Le deuxième exemple était un œuf de Colomb, je crois à Oliveira do Hospital, avec un grand soutien de l'Université de Coimbra, qui au lieu de brûler des buissons pour produire de l'électricité, allait bio-raffiner les buissons pour obtenir de la bio-huile, un projet dans lequel aucun buisson n'a été brûlé, mais des millions d'euros ont été brûlés.
Le plus étrange n'est pas que des investissements soient faits dans ce domaine et que ces investissements ne soient pas toujours rentables, c'est dans la nature de l'innovation d'échouer plus souvent qu'elle ne réussit, le plus étrange est que tout cela a été fait sans que personne ne se soucie du fait que les buissons sont essentiellement constitués d'air et d'eau, ce qui signifie qu'ils ont le même problème que le papier toilette, un volume important pour une faible valeur, ce qui implique des coûts de transport élevés, c'est-à-dire que même si la bio-huile était produite en laboratoire (et je pense qu'elle l'a été), il n'y a aucune chance que le bioraffinage soit plus rentable que le pâturage pour la simple raison que, en comparaison, les chèvres ont un énorme avantage en termes de coûts de transport puisqu'elles vont à la matière première, c'est-à-dire qu'il n'y a pas de nouvelle entreprise concurrente qui gérera les buissons.

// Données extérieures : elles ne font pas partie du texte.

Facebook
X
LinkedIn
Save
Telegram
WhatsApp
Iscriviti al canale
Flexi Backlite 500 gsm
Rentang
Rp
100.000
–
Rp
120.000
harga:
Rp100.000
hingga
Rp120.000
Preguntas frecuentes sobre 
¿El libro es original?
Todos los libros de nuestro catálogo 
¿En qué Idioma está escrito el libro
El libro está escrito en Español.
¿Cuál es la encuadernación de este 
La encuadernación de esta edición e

Ce que je voudrais, Monsieur le Ministre, c'est que vous m'expliquiez comment le Gouvernement pourra donner de la valeur à ce que les gens, c'est-à-dire les marchés, ne donnent pas de valeur, et d'où vient la certitude que cette voie est meilleure, plus simple et plus efficace que d'aligner les incitations publiques sur les marchés, de payer le service public d'intérêt général qui est implicite dans le paiement partiel de la gestion des carburants fins qui est actuellement effectué par les entreprises qui opèrent dans le secteur, en passant par exactement le même menu de mesures que tous ses prédécesseurs ont suivi, sans obtenir les résultats escomptés.